I swallow. Unsee it? Have you ever tried to unsee an optical illusion once you’ve seen one? It’s not easy. It takes a moment. I choose not to see the traffic … and it goes. It doesn’t fade. It’s becomes … never there.

We walk along the hard shoulder, none of us fancying the road itself in case our unseeing falters. We’re making sense of this world, I think. Coming up with names for what’s happening. The Stillness. Unseeing. Blindsight.

We’re making it more real.

Chiu and Farah walk slightly ahead of me, playing a game that involves one of them punching the other on a fairly regular basis. Farah is tall: nearly as tall as me and twice as tall as Chiu. There’s a kind of unhurried smoothness to the way she moves, a confidence I know I’ll never have. She glances over her shoulder and grins at me and I feel my pulse instantly begin to throb in my ears.

Evening and then late evening come on suddenly. It felt like mid-morning all day, but then, without any of us noticing the change, the air is cooler and the sky has turned from concrete to slate grey.

“We need to find somewhere,” I say. “We can’t be out here at night.”

“I know,” Farah says.

Farah folds and refolds the map until she has it centred on our location. We crane over her shoulder to see. I haven’t the first clue where to start but Farah traces her finger along the road.

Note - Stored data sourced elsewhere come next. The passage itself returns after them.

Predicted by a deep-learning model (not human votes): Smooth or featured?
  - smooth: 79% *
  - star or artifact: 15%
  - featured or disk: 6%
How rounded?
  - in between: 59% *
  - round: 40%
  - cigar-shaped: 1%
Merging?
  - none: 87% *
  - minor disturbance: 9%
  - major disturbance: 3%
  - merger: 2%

“We passed the M69 a while back,” she says. “So we’re roughly here…”

“There are some warehouses,” Chiu offers. “They might be OK. Or maybe there’s another hospital nearby?”

Farah scans the map. Then her face cracks into a smile. “I have a better idea.”

SEVENTEEN

The hotel is actually famous. Not that any of us have ever been here before, but it’s one of those hotels where celebrities and rich people fly in on private helicopters and publish their experiences on Instagram.

It’s an imposing stone-walled country mansion set in vast, perfectly manicured gardens. It takes a while to hike up the long gravel driveway with Chiu complaining all the way. At one point he stands stock-still and threatens to bed down where he stands.

“It’s too far,” he says petulantly. “There’s a perfectly good petrol station at the bottom of the hill.”

“Ignore him,” Farah says, not breaking step.

I glance back at Chiu and he throws his arms up in frustration before hurrying after us. At last, the building comes into view. Vast and timeless. Ivy-clad stone walls that look like they’ve come straight out of a period drama. East and west wings that jut forward dramatically like arms held up to shoo us away.